In the case of Markdown prose, I don't /care/ what kind of HTML it writes.
Headers, paragraphs, links, all taken care of. I write text, it gets run
automatically through a parser/html generator (I use maruku), and I don't
think about it. HAML is great for templates & layouts, when I care about DIVs
and ids and classes, without being the wordy, ugly HTML itself.

------
emilis_info
Is this link a recursive joke?

All I got is a grey page with "Click here to skip this or wait 15 seconds.".
The link does not work.

I have JavaScript disabled with NoScript FireFox extension.

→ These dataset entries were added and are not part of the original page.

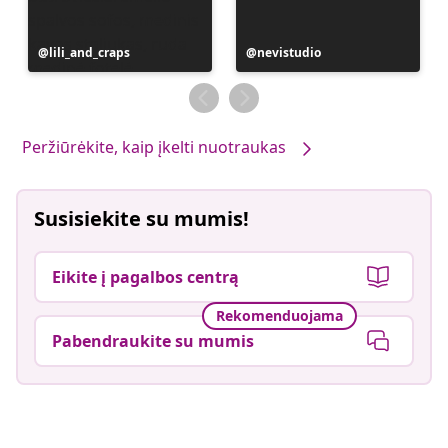
Įrašą
lili_and_craps
Įrašą
nevistudio
paskelbė
paskelbė
Peržiūrėkite, kaip įkelti nuotraukas
Susisiekite su mumis!
Eikite į pagalbos centrą
Rekomenduojama
Pabendraukite su mumis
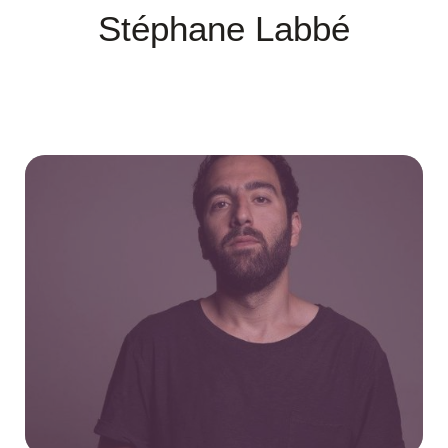
Stéphane Labbé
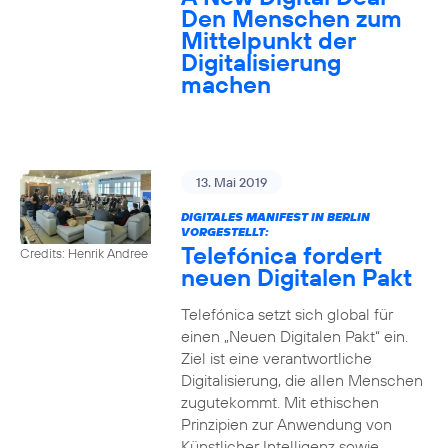
Den Menschen zum
Mittelpunkt der
Digitalisierung
machen
13. Mai 2019
DIGITALES MANIFEST IN BERLIN
VORGESTELLT:
Telefónica fordert
Credits: Henrik Andree
neuen Digitalen Pakt
Telefónica setzt sich global für
einen „Neuen Digitalen Pakt“ ein.
Ziel ist eine verantwortliche
Digitalisierung, die allen Menschen
zugutekommt. Mit ethischen
Prinzipien zur Anwendung von
Künstlicher Intelligenz sowie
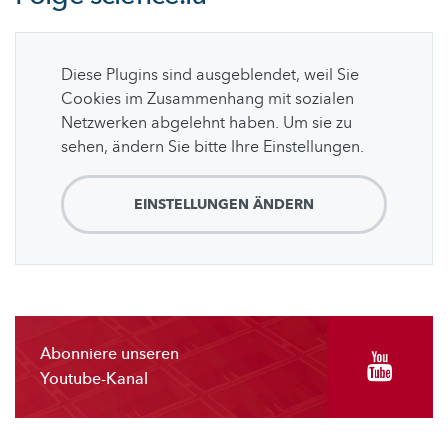
Diese Plugins sind ausgeblendet, weil Sie
Cookies im Zusammenhang mit sozialen
Netzwerken abgelehnt haben. Um sie zu
sehen, ändern Sie bitte Ihre Einstellungen.
EINSTELLUNGEN ÄNDERN
Abonniere unseren
Youtube-Kanal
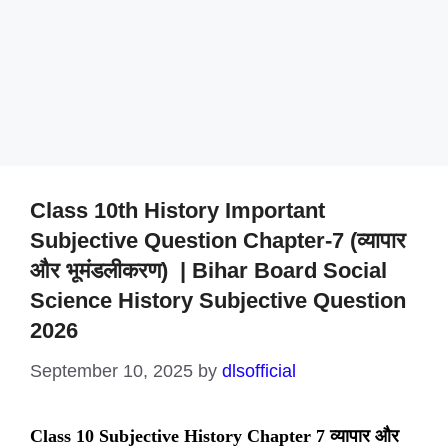
Class 10th History Important
Subjective Question Chapter-7 (व्यापार
और भूमंडलीकरण) | Bihar Board Social
Science History Subjective Question
2026
September 10, 2025
by
dlsofficial
Class 10 Subjective History Chapter 7 व्यापार और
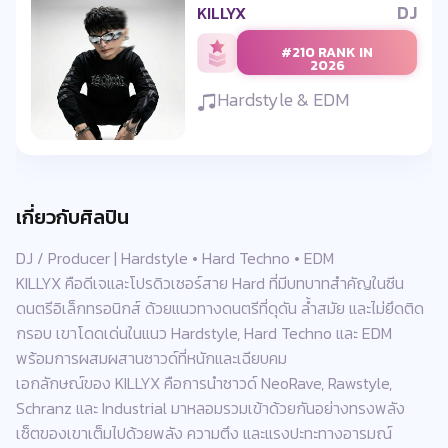
DJ
KILLYX
#210 RANK IN
2026
Hardstyle & EDM
เกี่ยวกับศิลปิน
DJ / Producer | Hardstyle • Hard Techno • EDM
KILLYX คือดีเจและโปรดิวเซอร์สาย Hard ที่มีบทบาทสำคัญในซีน
ดนตรีอิเล็กทรอนิกส์ ด้วยแนวทางดนตรีที่ดุดัน ล้ำสมัย และไม่ยึดติด
กรอบ เขาโดดเด่นในแนว Hardstyle, Hard Techno และ EDM
พร้อมการผสมผสานซาวด์ที่หนักและเฉียบคม
เอกลักษณ์ของ KILLYX คือการนำซาวด์ NeoRave, Rawstyle,
Schranz และ Industrial มาหลอมรวมเข้าด้วยกันอย่างทรงพลัง
เซ็ตของเขาเต็มไปด้วยพลัง ความตึง และแรงปะทะทางอารมณ์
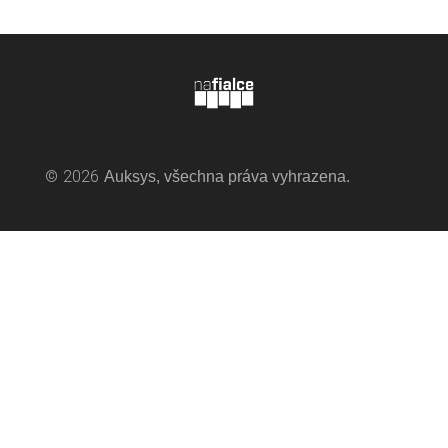
©
2026
Auksys, všechna práva vyhrazena.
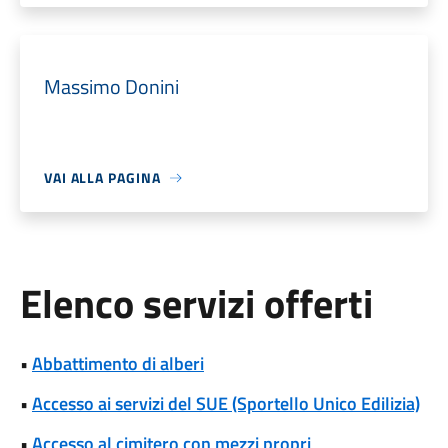
Massimo Donini
VAI ALLA PAGINA
Elenco servizi offerti
•
Abbattimento di alberi
•
Accesso ai servizi del SUE (Sportello Unico Edilizia)
•
Accesso al cimitero con mezzi propri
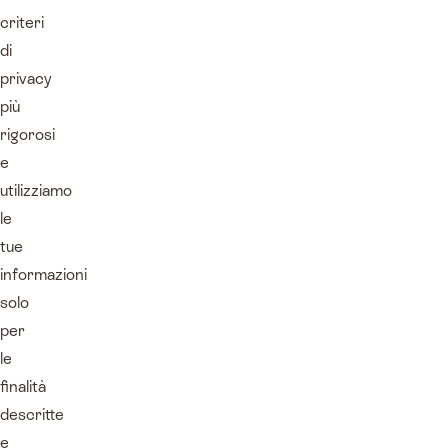
criteri
di
privacy
più
rigorosi
e
utilizziamo
le
tue
informazioni
solo
per
le
finalità
descritte
e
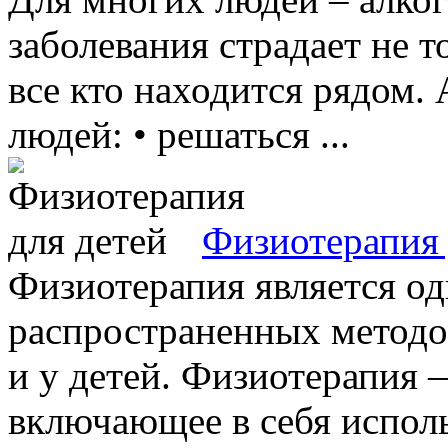
заболевания страдает не т
все кто находится рядом.
людей: • решаться ...
Физиотерапия 
Физиотерапия является од
распространенных методов
и у детей. Физиотерапия 
включающее в себя использ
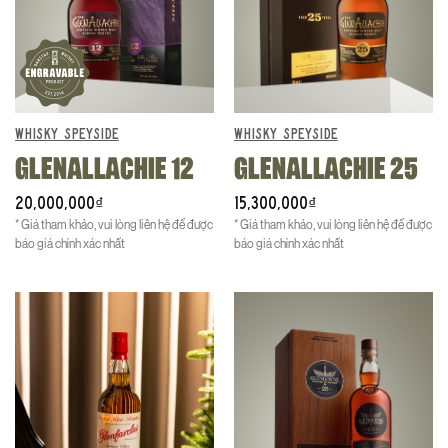
WHISKY SPEYSIDE
WHISKY SPEYSIDE
GLENALLACHIE 12
GLENALLACHIE 25
20,000,000
15,300,000
₫
₫
* Giá tham khảo, vui lòng liên hệ để được
* Giá tham khảo, vui lòng liên hệ để được
báo giá chính xác nhất
báo giá chính xác nhất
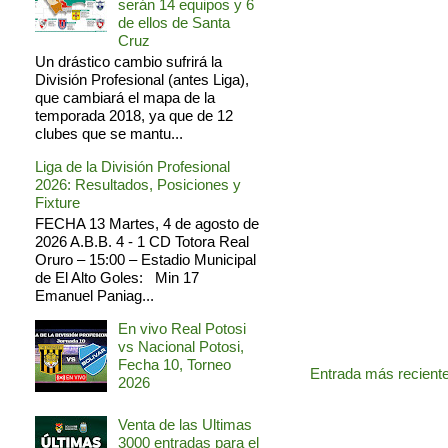
serán 14 equipos y 6
de ellos de Santa
Cruz
Un drástico cambio sufrirá la
División Profesional (antes Liga),
que cambiará el mapa de la
temporada 2018, ya que de 12
clubes que se mantu...
Liga de la División Profesional
2026: Resultados, Posiciones y
Fixture
FECHA 13 Martes, 4 de agosto de
2026 A.B.B. 4 - 1 CD Totora Real
Oruro – 15:00 – Estadio Municipal
de El Alto Goles: Min 17
Emanuel Paniag...
En vivo Real Potosi
vs Nacional Potosi,
Fecha 10, Torneo
Entrada más recient
2026
Venta de las Ultimas
3000 entradas para el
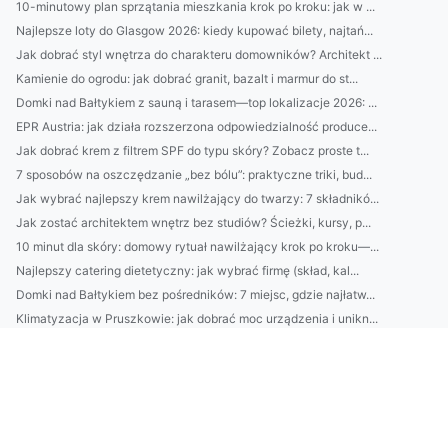
10-minutowy plan sprzątania mieszkania krok po kroku: jak w ...
Najlepsze loty do Glasgow 2026: kiedy kupować bilety, najtań...
Jak dobrać styl wnętrza do charakteru domowników? Architekt ...
Kamienie do ogrodu: jak dobrać granit, bazalt i marmur do st...
Domki nad Bałtykiem z sauną i tarasem—top lokalizacje 2026: ...
EPR Austria: jak działa rozszerzona odpowiedzialność produce...
Jak dobrać krem z filtrem SPF do typu skóry? Zobacz proste t...
7 sposobów na oszczędzanie „bez bólu”: praktyczne triki, bud...
Jak wybrać najlepszy krem nawilżający do twarzy: 7 składnikó...
Jak zostać architektem wnętrz bez studiów? Ścieżki, kursy, p...
10 minut dla skóry: domowy rytuał nawilżający krok po kroku—...
Najlepszy catering dietetyczny: jak wybrać firmę (skład, kal...
Domki nad Bałtykiem bez pośredników: 7 miejsc, gdzie najłatw...
Klimatyzacja w Pruszkowie: jak dobrać moc urządzenia i unikn...
2) BDO Chorwacja wymagania prawne: najważniejsze obowiązki p...
Catering dietetyczny: jak dobrać dietę do celu (redukcja, ma...
10 sposobów na oszczędzanie bez wyrzeczeń: budżet domowy, au...
Domki nad Bałtykiem: kompletny przewodnik wynajmu — najlepsz...
BDO Portugalia: jakie usługi oferuje BDO w Portugalii dla po...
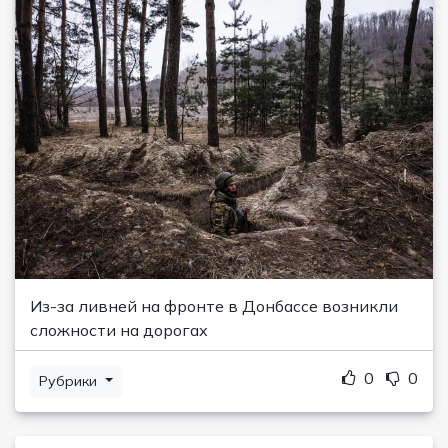
Из-за ливней на фронте в Донбассе возникли
сложности на дорогах
0
0
Рубрики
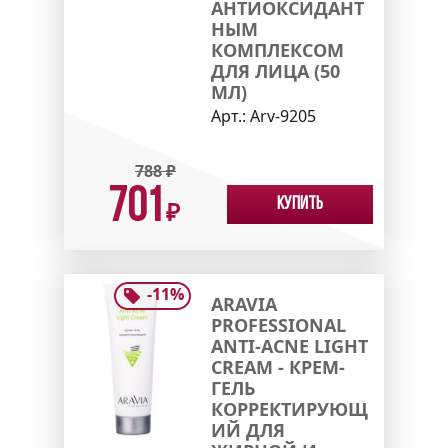
АНТИОКСИДАНТ
НЫМ
КОМПЛЕКСОМ
ДЛЯ ЛИЦА (50
МЛ)
Арт.:
Arv-9205
788
₽
701
Купить
₽
-
11
%
ARAVIA
PROFESSIONAL
ANTI-ACNE LIGHT
CREAM - КРЕМ-
ГЕЛЬ
КОРРЕКТИРУЮЩ
ИЙ ДЛЯ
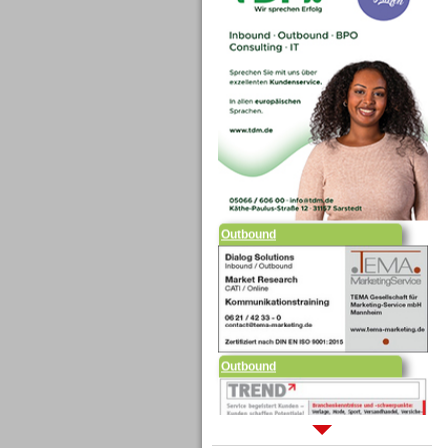
Outbound
Outbound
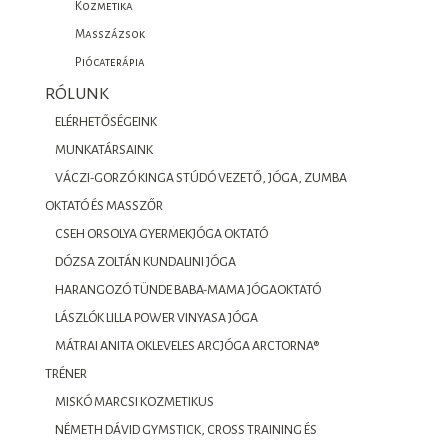
Kozmetika
Masszázsok
Piócaterápia
RÓLUNK
ELÉRHETŐSÉGEINK
MUNKATÁRSAINK
VÁCZI-GORZÓ KINGA STÚDÓ VEZETŐ, JÓGA, ZUMBA
OKTATÓ ÉS MASSZŐR
CSEH ORSOLYA GYERMEKJÓGA OKTATÓ
DÓZSA ZOLTÁN KUNDALINI JÓGA
HARANGOZÓ TÜNDE BABA-MAMA JÓGAOKTATÓ
LÁSZLÓK LILLA POWER VINYASA JÓGA
MÁTRAI ANITA OKLEVELES ARCJÓGA ARCTORNA®
TRÉNER
MISKÓ MARCSI KOZMETIKUS
NÉMETH DÁVID GYMSTICK, CROSS TRAINING ÉS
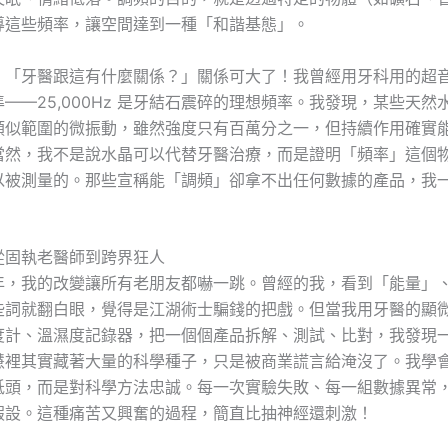
導這些頻率，讓空間達到一種「和諧基態」。
：「牙醫跟這有什麼關係？」關係可大了！我曾經用牙科用的超
——25,000Hz 是牙結石震碎的理想頻率。我發現，某些天然
類似範圍的微振動，雖然強度只有百萬分之一，但持續作用確實
當然，我不是說水晶可以代替牙醫治療，而是證明「頻率」這個
以被測量的。那些宣稱能「調頻」卻拿不出任何數據的產品，我
從固執老醫師到跨界狂人
年，我的改變讓所有老朋友都嚇一跳。曾經的我，看到「能量」
些詞就翻白眼，覺得是江湖術士騙錢的把戲。但當我用牙醫的顯
度計、溫濕度記錄器，把一個個產品拆解、測試、比對，我發現
慧裡其實藏著大量的科學種子，只是被商業謊言給淹沒了。我學
低頭，而是對科學方法忠誠。每一次實驗失敗、每一組數據異常
假設。這種痛苦又興奮的過程，簡直比抽神經還刺激！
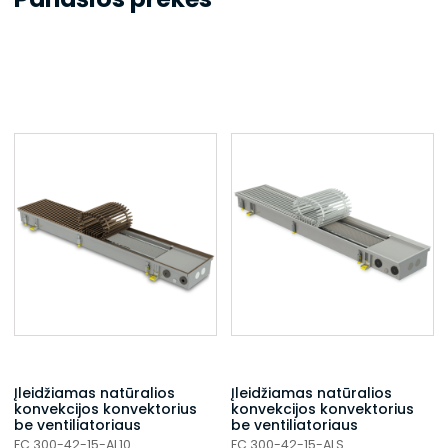
Įleidžiamas natūralios
Įleidžiamas natūralios
konvekcijos konvektorius
konvekcijos konvektorius
be ventiliatoriaus
be ventiliatoriaus
FC 300-42-15-AL10
FC 300-42-15-ALS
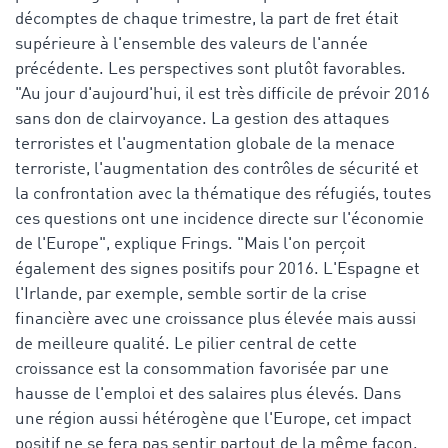
décomptes de chaque trimestre, la part de fret était
supérieure à l'ensemble des valeurs de l'année
précédente. Les perspectives sont plutôt favorables.
"Au jour d'aujourd'hui, il est très difficile de prévoir 2016
sans don de clairvoyance. La gestion des attaques
terroristes et l'augmentation globale de la menace
terroriste, l'augmentation des contrôles de sécurité et
la confrontation avec la thématique des réfugiés, toutes
ces questions ont une incidence directe sur l'économie
de l'Europe", explique Frings. "Mais l'on perçoit
également des signes positifs pour 2016. L'Espagne et
l'Irlande, par exemple, semble sortir de la crise
financière avec une croissance plus élevée mais aussi
de meilleure qualité. Le pilier central de cette
croissance est la consommation favorisée par une
hausse de l'emploi et des salaires plus élevés. Dans
une région aussi hétérogène que l'Europe, cet impact
positif ne se fera pas sentir partout de la même façon.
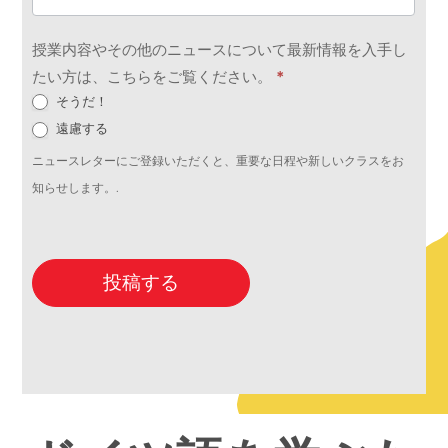
授業内容やその他のニュースについて最新情報を入手し
たい方は、こちらをご覧ください。
*
そうだ！
遠慮する
ニュースレターにご登録いただくと、重要な日程や新しいクラスをお
知らせします。.
投稿する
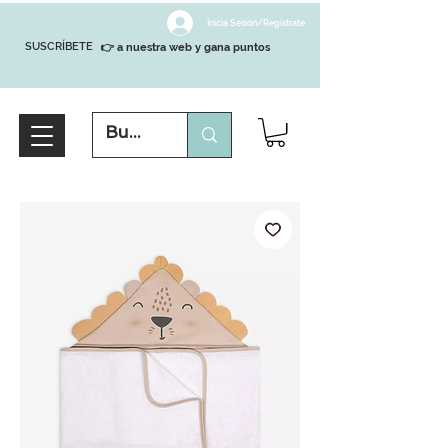
Inicia Sesión/Regístrate
SUSCRÍBETE
👉 a nuestra web y gana puntos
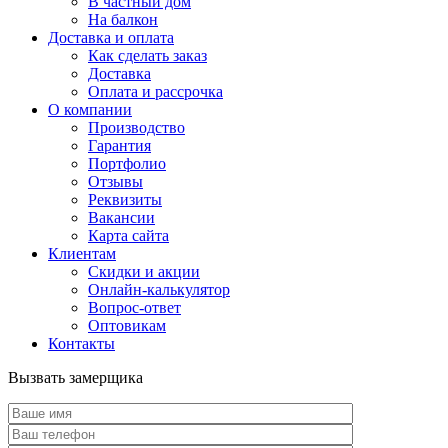
В частный дом
На балкон
Доставка и оплата
Как сделать заказ
Доставка
Оплата и рассрочка
О компании
Производство
Гарантия
Портфолио
Отзывы
Реквизиты
Вакансии
Карта сайта
Клиентам
Скидки и акции
Онлайн-калькулятор
Вопрос-ответ
Оптовикам
Контакты
Вызвать замерщика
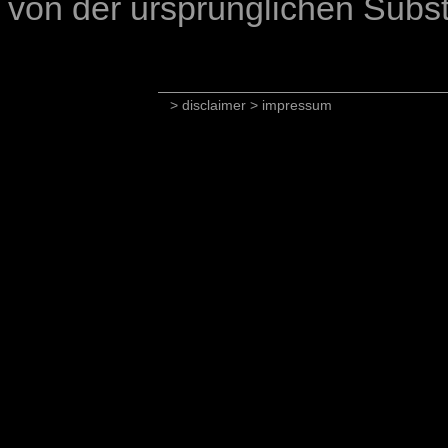
von der ursprünglichen Substa
> disclaimer
> impressum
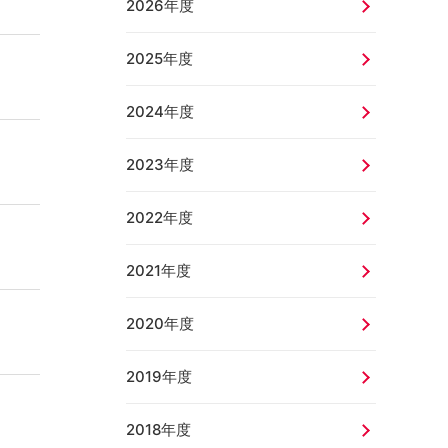
2026年度
2025年度
2024年度
2023年度
2022年度
2021年度
2020年度
2019年度
2018年度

Judging from the HTML code of the page it seems that the authors of linux-
mag.com don't know how to use noscript or meta redirect tags.

------
adatta02
Use a WYSIWYG? I mean if you seriously can't wrap your head around HTML/CSS
maybe you're in the wrong business...

------
jerryji
killerweb's comment at DZone is pretty insightful --
<http://www.dzone.com/links/dont_make_me_write_html.html>

------
raintrees
I guess I am the lazy one - I just use an IDE web designer in design view,
then switch to code view as needed. Benefits from both worlds.

------
jyothi
If it is basic listing table and the sort - Use Mac TextEdit and save as html
or use the MS html editor. There are tools.

------
ams1
why not just use an editor that has shortcuts and automatically closes tags?
textmate and others "write" a lot of the html for you.